■ Task objective
Copy out each line of the material in which the word "Rendered" can be found.

■ Dataset excerpts
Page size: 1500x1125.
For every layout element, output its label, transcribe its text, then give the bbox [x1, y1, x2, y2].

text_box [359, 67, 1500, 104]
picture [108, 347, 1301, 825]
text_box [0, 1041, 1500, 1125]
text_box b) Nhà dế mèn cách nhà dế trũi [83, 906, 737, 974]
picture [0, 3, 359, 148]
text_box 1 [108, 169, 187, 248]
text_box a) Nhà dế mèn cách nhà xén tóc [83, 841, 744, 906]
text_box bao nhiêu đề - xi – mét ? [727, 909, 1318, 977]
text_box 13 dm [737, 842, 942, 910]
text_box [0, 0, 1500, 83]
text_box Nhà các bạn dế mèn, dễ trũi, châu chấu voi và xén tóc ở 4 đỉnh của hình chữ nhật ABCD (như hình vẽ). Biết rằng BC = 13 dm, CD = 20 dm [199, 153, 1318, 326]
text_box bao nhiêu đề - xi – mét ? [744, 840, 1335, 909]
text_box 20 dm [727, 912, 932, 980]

---

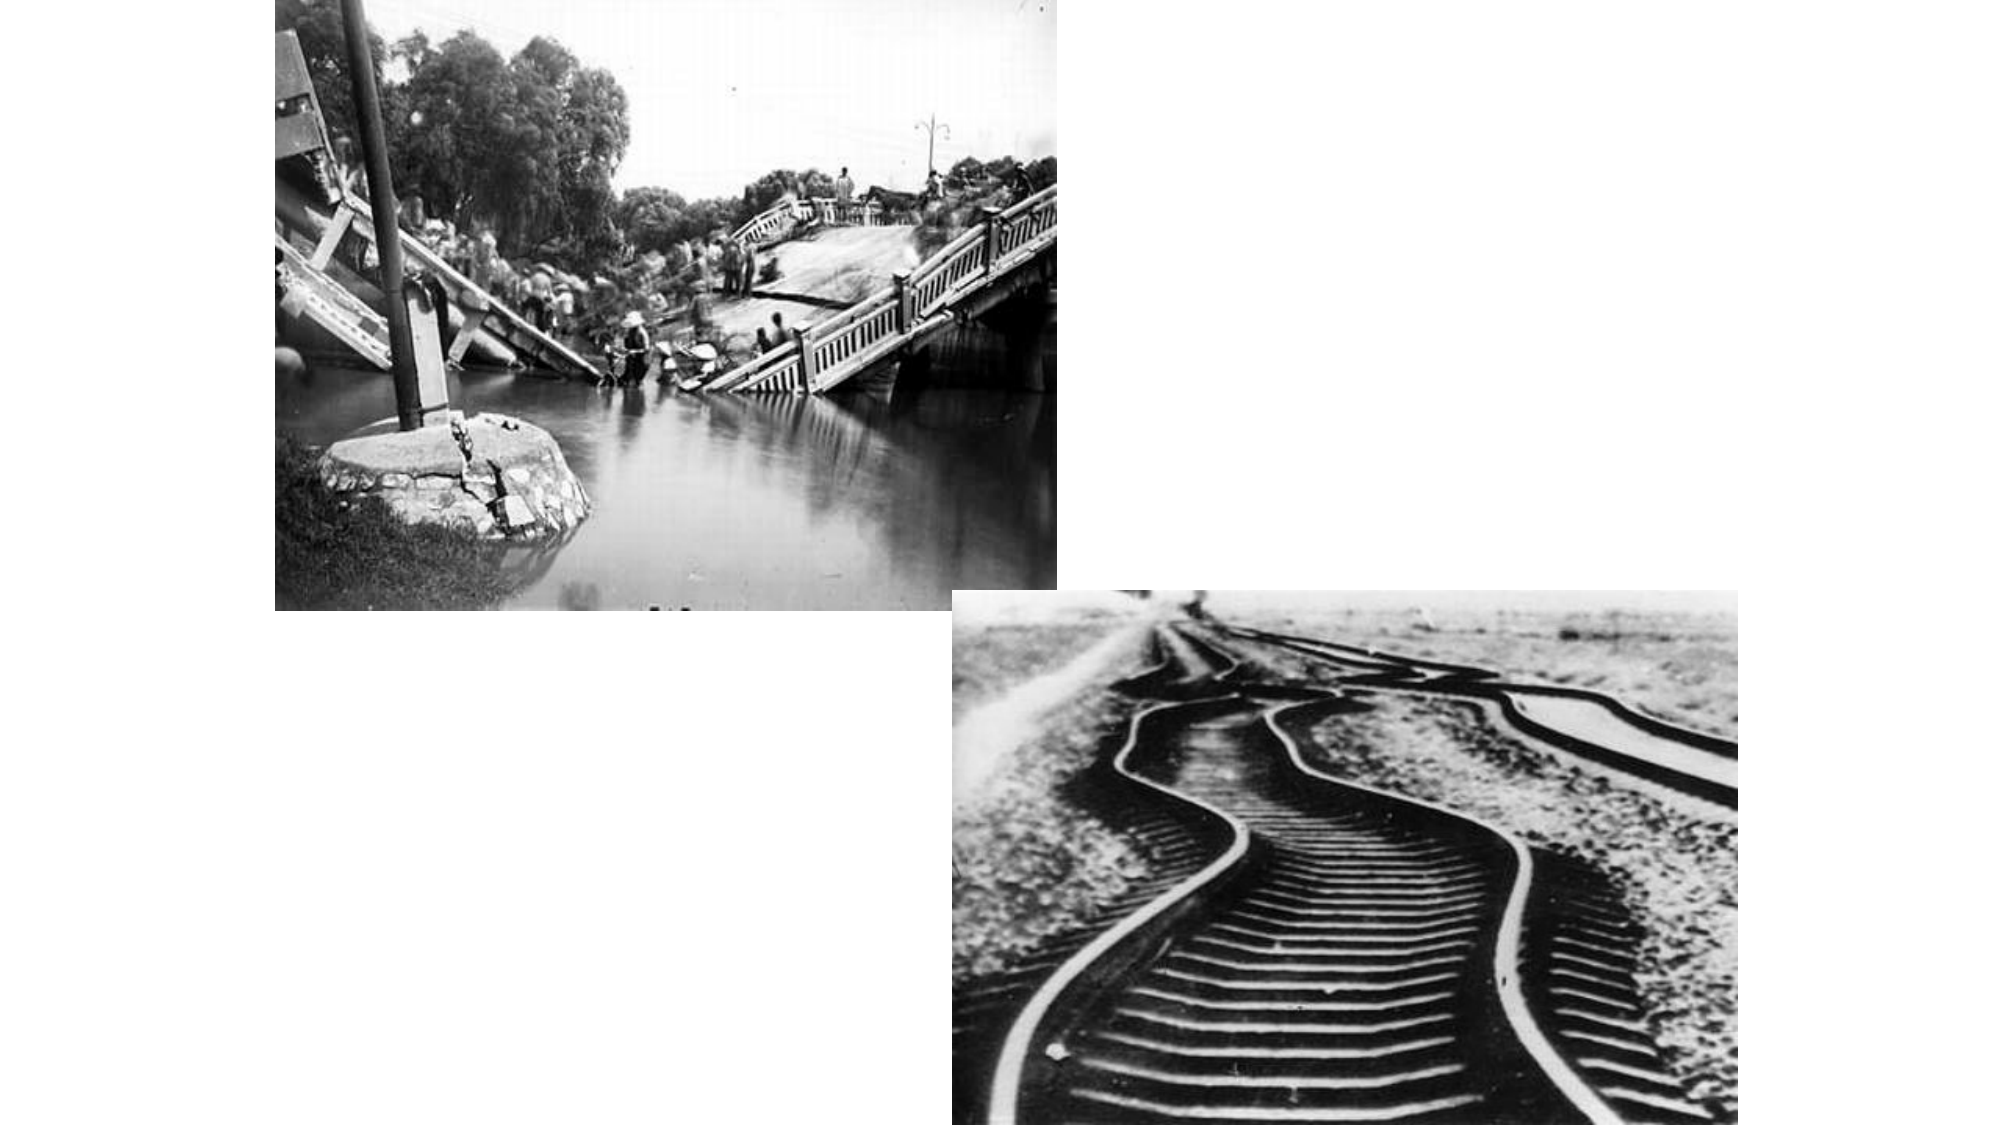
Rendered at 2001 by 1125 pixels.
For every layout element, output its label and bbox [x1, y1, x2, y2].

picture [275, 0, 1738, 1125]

---

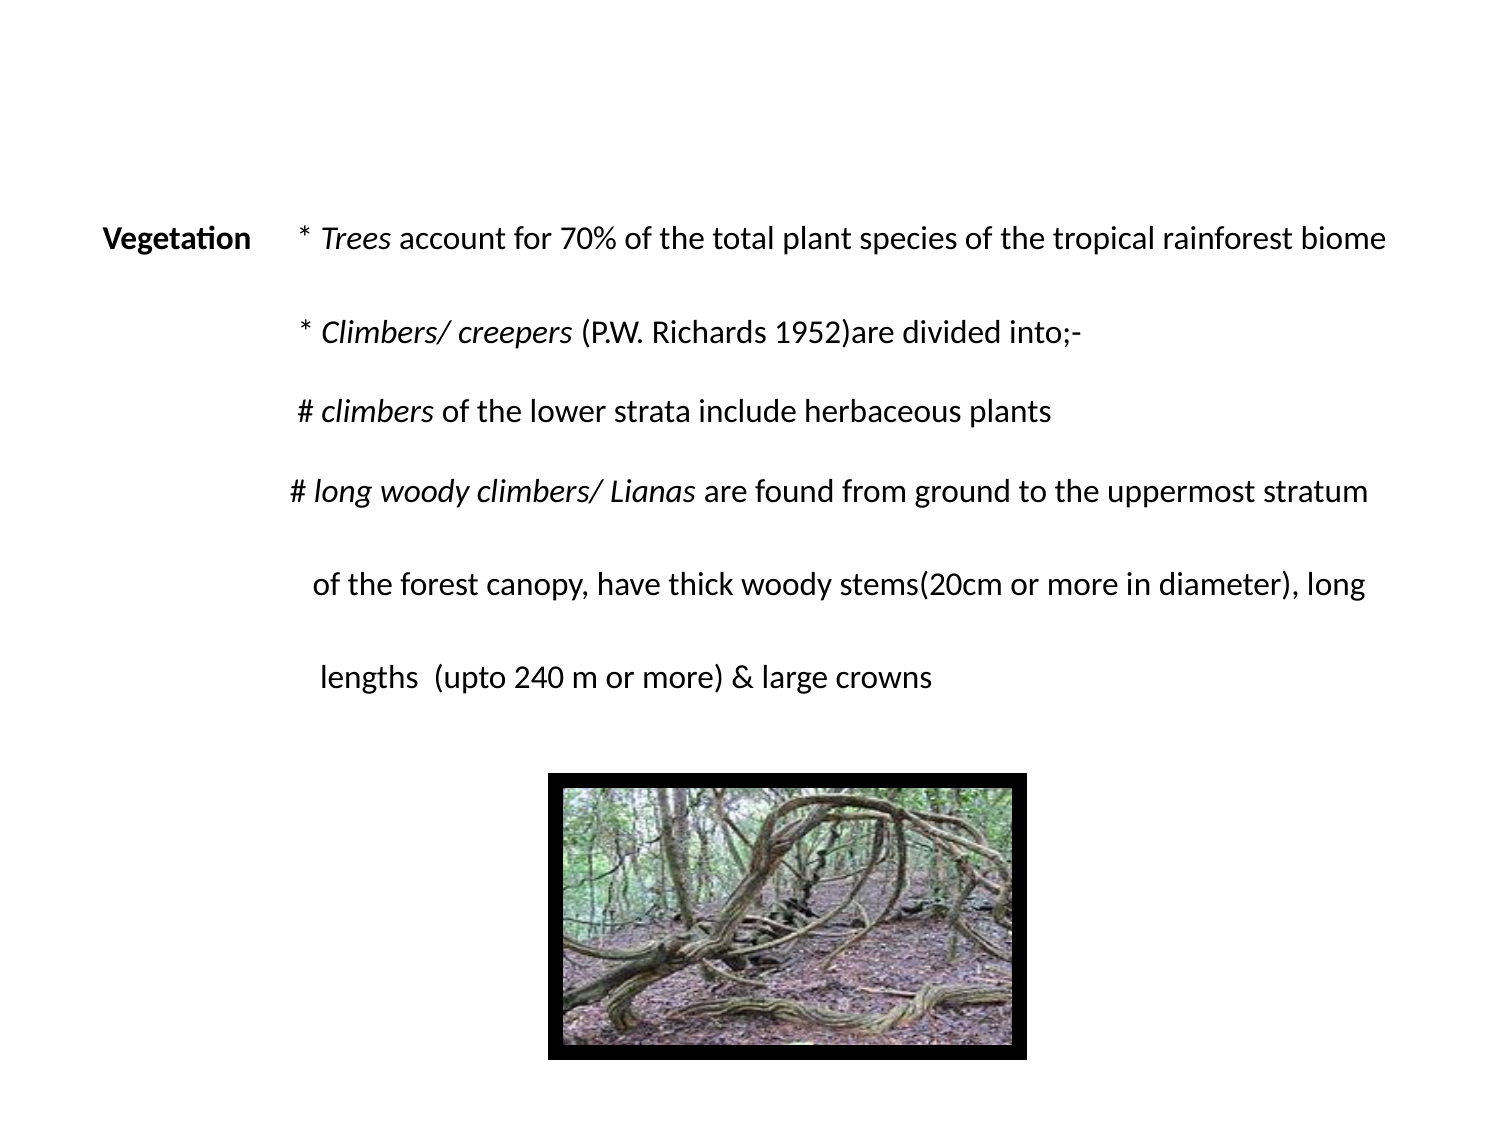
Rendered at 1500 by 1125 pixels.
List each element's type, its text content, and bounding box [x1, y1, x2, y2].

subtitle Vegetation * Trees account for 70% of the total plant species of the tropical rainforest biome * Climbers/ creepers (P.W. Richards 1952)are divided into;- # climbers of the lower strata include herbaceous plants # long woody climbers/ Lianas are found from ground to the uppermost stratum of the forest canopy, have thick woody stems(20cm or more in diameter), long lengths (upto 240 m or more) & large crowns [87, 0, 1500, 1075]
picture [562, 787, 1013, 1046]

■ Your solution
Rendered at 2001 by 1125 pixels.
Rendered at 1500 by 1125 pixels.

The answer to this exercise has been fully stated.